# Text segment:
# surrogate looking for some advice



## mum_of_two (Aug 27, 2013)

Hi All,

I'm a mum of two fantastic kids (little monkeys ) myself and my DH have agreed that our family is complete. 

I have decided to become a surrogate, a host surrogate   but possibly straight for the right couple. 
I have a couple of questions for IP's and surrogates out there;

I live in the west of Scotland and would like to know what agency is best suited for a Scottish surrogate? 
I would like the IP's to be their every step of the way and experience everything with me. is this the norm?
What is involved in the parental order? is it a court hearing or an informal hearing? 

I have all the paperwork for both SUK and COTS (I'm in the process of completing.) but is there another which I should be looking into.
Apologies for the many questions, Any advice would be greatly appreciated.

Thanks


----------



## scottsmrs (Apr 30, 2013)

Hi I'm an IM, our friend is our surrogate.  I think surrogacy in Scotland is slightly different from the rest of the UK.  I have no advice for you, I just wanted to say what a wonderful thing it is you and your hubby are doing.

# Exercise requirements:
A) In the surrogacy forum thread, which two organizations does mum_of_two say she has paperwork for?
B) Continue the surrogacy forum thread, picking up after the last sentence of scottsmrs's reply.

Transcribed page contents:
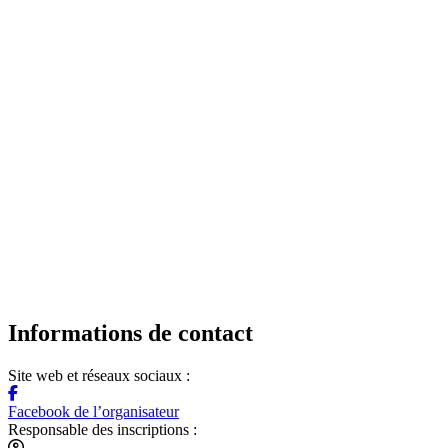
Informations de contact
Site web et réseaux sociaux :
Facebook de l’organisateur
Responsable des inscriptions :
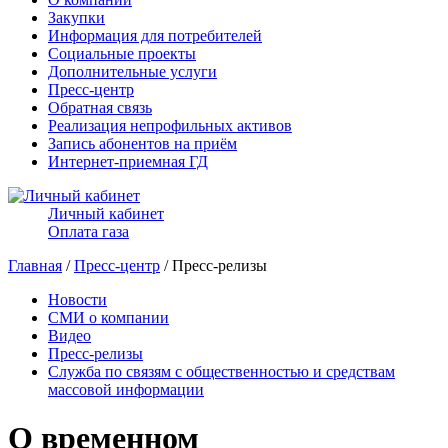
Закупки
Информация для потребителей
Социальные проекты
Дополнительные услуги
Пресс-центр
Обратная связь
Реализация непрофильных активов
Запись абонентов на приём
Интернет-приемная ГД
Личный кабинет
Оплата газа
Главная
/
Пресс-центр
/ Пресс-релизы
Новости
СМИ о компании
Видео
Пресс-релизы
Служба по связям с общественностью и средствам
массовой информации
О временном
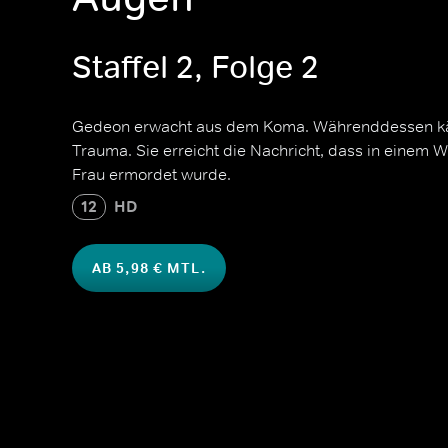
Staffel 2, Folge 2
Gedeon erwacht aus dem Koma. Währenddessen käm
Trauma. Sie erreicht die Nachricht, dass in einem 
Frau ermordet wurde.
12
HD
AB 5,98 € MTL.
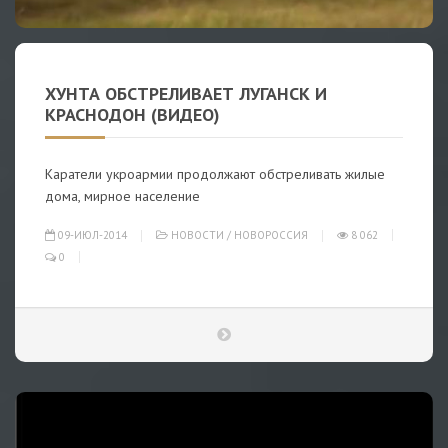
ХУНТА ОБСТРЕЛИВАЕТ ЛУГАНСК И
КРАСНОДОН (ВИДЕО)
Каратели укроармии продолжают обстреливать жилые
дома, мирное население
09-ИЮЛ-2014
НОВОСТИ
/
НОВОРОССИЯ
8 062
0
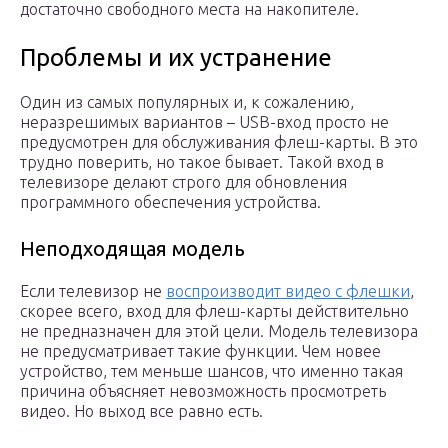
достаточно свободного места на накопителе.
Проблемы и их устранение
Один из самых популярных и, к сожалению,
неразрешимых вариантов – USB-вход просто не
предусмотрен для обслуживания флеш-карты. В это
трудно поверить, но такое бывает. Такой вход в
телевизоре делают строго для обновления
программного обеспечения устройства.
Неподходящая модель
Если телевизор не
воспроизводит видео с флешки
,
скорее всего, вход для флеш-карты действительно
не предназначен для этой цели. Модель телевизора
не предусматривает такие функции. Чем новее
устройство, тем меньше шансов, что именно такая
причина объясняет невозможность просмотреть
видео. Но выход все равно есть.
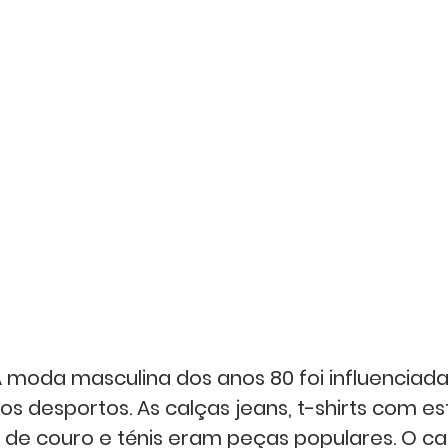
A moda masculina dos anos 80 foi influenciada
los desportos. As calças jeans, t-shirts com 
de couro e ténis eram peças populares. O ca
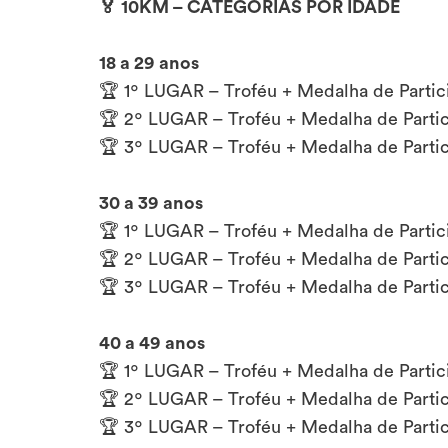
🏅 10KM – CATEGORIAS POR IDADE
18 a 29 anos
🏆 1º LUGAR – Troféu + Medalha de Partic
🏆 2º LUGAR – Troféu + Medalha de Parti
🏆 3º LUGAR – Troféu + Medalha de Parti
30 a 39 anos
🏆 1º LUGAR – Troféu + Medalha de Partic
🏆 2º LUGAR – Troféu + Medalha de Parti
🏆 3º LUGAR – Troféu + Medalha de Parti
40 a 49 anos
🏆 1º LUGAR – Troféu + Medalha de Partic
🏆 2º LUGAR – Troféu + Medalha de Parti
🏆 3º LUGAR – Troféu + Medalha de Parti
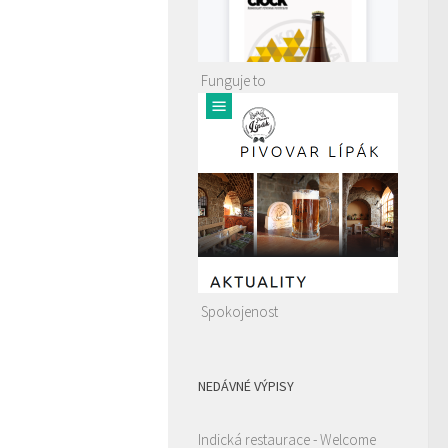
Funguje to
Spokojenost
NEDÁVNÉ VÝPISY
Indická restaurace - Welcome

# Set of answers:
A) SUK and COTS.

B)
Take care
Marie


----------



## mum_of_two (Aug 27, 2013)

Hi Marie,
thank you for taking the time to respond, I wish you all the very best for the future. 
I hope i can help to complete a couples family in the future.
L x


----------



## EJJB (Mar 18, 2005)

Hi L,
I saw you joined the SUK message board so just wanted to say Hi.
We had our daughter through SUK nearly 7 years ago so I am obviously waving the flag for them. I know there are several surrogates and couples in Scotland and they would be able to give you advice on how things differ up there. As far as I know it's only the P.O process that is different.
SUK really works on the principle of friendship first so a couple is very likely to want to be as involved as much as  possible and practical.
We went to both our surrogates scans and all her midwife visits and were obviosly there when our daughter was born.
We are still in touch with our surrogate and although we don't see that much of her our daughter knows who she is and what she did for us.
hope this helps and I will say Hi on SUK too.
Love 
EJJB
x


----------



## Janey waney (Sep 3, 2013)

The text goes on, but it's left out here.